Chris Evans and Michelle Dockery on why Defending Jacob is more than a whodunnit
Defending Jacob (TV series)
The teenage years are never simple. There are the hormones, the ridiculous high school hierarchy, the peer pressure, the homework, and in Jacob Barber's case, the murder accusation. Okay, so Jacob isn't a normal teenager. But until recently, his parents thought he was.
In Defending Jacob (now streaming on Apple TV+), the 14-year-old title character (Jaeden Martell) goes from homeroom to a jail cell when a classmate turns up dead and he's suspected of the murder. Based on William Landay's best-selling 2012 novel, the Massachusetts-set limited series stars Chris Evans and Michelle Dockery as Jacob's parents — his defenders, if you will. But when their son becomes the biggest news story in town, their seemingly normal existence is thrown into a blender of accusations, rumors, and curious stares.

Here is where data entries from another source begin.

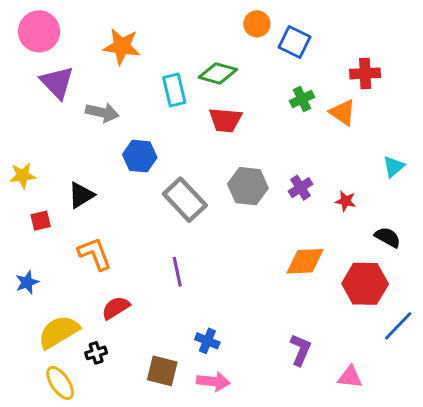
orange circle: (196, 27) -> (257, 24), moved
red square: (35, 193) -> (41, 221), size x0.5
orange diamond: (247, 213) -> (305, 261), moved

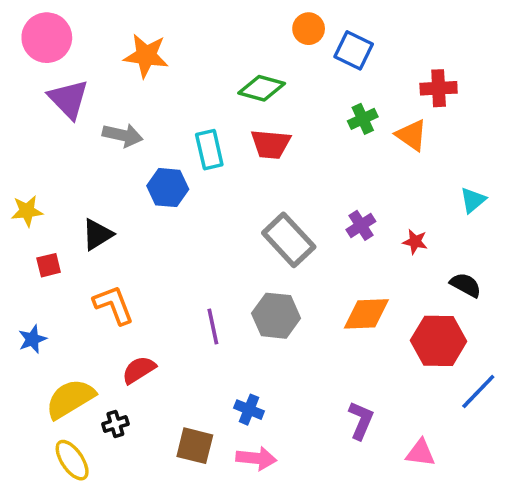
cyan rectangle: (174, 90) -> (209, 150), moved
gray hexagon: (248, 186) -> (276, 316), moved
gray rectangle: (185, 200) -> (289, 240), moved

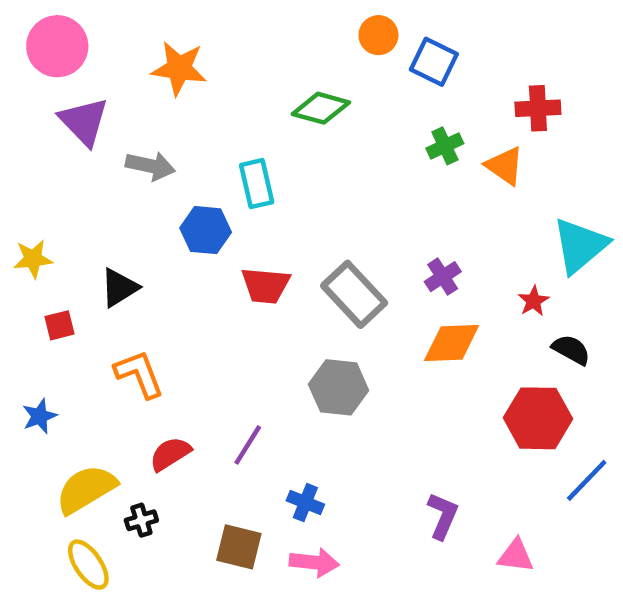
red trapezoid: (271, 144) -> (265, 285), moved
cyan triangle: (473, 200) -> (580, 246), size x1.8
red star: (415, 242) -> (534, 301), moved, turned 30
orange diamond: (366, 314) -> (452, 343), moved
purple line: (213, 327) -> (248, 445), moved, turned 44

"Their lives are completely turned upside down," Dockery, best known for her six-season run on Downton Abbey, tells EW. "The show asks how far you would go for your family."
That question especially applies to Jacob's father, Andy (Evans), who is not only an assistant district attorney but also, up until the moment his son is identified as a suspect, part of the team investigating the death of Jacob's classmate. As the title suggests, Jacob's parents stand by his side… at least at first. In the first three episodes, viewers see that Andy goes so far as to get rid of the knife he finds in his son's room. "The entire show is about making these kind of small concessions," Evans says. "Where do you stand your ground? Where do you acquiesce for the sake of a belief system?"

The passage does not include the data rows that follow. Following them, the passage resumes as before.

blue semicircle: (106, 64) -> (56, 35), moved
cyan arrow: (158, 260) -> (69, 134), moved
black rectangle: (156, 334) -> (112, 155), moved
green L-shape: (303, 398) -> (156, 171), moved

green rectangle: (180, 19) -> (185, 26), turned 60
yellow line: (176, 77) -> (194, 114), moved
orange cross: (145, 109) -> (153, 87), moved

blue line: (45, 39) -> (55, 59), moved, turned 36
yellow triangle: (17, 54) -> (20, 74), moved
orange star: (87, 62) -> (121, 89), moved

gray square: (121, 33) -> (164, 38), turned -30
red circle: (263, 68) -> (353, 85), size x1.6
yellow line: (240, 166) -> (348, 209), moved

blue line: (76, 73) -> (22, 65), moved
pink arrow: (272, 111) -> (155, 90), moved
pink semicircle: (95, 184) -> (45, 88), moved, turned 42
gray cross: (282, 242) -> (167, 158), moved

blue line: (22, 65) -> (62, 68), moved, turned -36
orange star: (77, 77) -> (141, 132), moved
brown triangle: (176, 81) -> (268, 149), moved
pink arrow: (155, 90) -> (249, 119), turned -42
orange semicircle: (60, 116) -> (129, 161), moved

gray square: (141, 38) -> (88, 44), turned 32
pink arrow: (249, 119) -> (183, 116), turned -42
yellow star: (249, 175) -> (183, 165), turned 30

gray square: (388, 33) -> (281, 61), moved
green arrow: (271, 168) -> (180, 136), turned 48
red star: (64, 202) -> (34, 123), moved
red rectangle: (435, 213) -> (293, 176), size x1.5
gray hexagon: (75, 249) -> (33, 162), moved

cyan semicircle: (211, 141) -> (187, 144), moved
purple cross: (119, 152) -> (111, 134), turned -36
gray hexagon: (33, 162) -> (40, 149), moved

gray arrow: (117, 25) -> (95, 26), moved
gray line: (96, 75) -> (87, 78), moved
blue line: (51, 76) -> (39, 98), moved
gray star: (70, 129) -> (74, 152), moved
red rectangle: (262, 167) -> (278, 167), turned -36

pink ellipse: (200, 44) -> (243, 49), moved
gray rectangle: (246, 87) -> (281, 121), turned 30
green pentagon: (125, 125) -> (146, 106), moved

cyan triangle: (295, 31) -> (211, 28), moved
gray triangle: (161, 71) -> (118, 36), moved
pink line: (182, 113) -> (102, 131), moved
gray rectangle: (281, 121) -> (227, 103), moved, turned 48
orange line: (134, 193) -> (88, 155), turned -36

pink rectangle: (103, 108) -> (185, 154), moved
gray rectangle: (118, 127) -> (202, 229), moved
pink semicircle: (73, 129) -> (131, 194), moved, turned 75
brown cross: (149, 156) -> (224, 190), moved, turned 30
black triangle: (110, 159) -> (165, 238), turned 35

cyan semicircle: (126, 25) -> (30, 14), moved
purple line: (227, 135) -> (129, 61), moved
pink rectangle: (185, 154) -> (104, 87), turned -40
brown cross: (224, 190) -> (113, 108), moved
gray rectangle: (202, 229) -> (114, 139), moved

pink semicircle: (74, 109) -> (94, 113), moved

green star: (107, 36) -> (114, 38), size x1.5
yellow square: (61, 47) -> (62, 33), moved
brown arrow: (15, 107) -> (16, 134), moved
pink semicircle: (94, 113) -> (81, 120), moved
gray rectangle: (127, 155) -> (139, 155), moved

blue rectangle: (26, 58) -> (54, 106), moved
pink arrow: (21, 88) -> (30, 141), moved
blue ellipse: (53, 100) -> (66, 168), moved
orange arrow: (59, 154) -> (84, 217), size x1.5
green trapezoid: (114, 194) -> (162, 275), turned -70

Although the mystery at the center of Defending Jacob is strung together with the kind of precision reserved for the best dramas on television today, it's less of a whodunit than it might seem on the surface. This thriller is just as much about the toll such an accusation can take on a family, and what happens when parents start to doubt their own child's innocence. "Laurie goes through so many different emotions, and the guilt was something that was there in the text," Dockery says. "Something that was very important to portray is the guilt that you feel as a parent in any situation, but particularly this. 'Why are we in this situation? Where did it go wrong?'"
Over the course of eight episodes, as the Barber family is put through the wringer, Laurie and Andy will learn just as much about each other as they will about their son, because Jacob's not the only one with secrets. For example, Laurie finds out that Andy's father is in jail for murder… and the show's just getting started.
It's a complicated tale, so compelling it got Captain America to return to the small screen in his first major television role since 2000's Opposite Sex. (He's also an executive producer on Jacob.) "We're hoping that it's the type of thing that forces you to digest and process what you just experienced hours after you watch it. I hope the viewer [is] still thinking about it," Evans says, adding, "or thinks about it while they're washing their hands."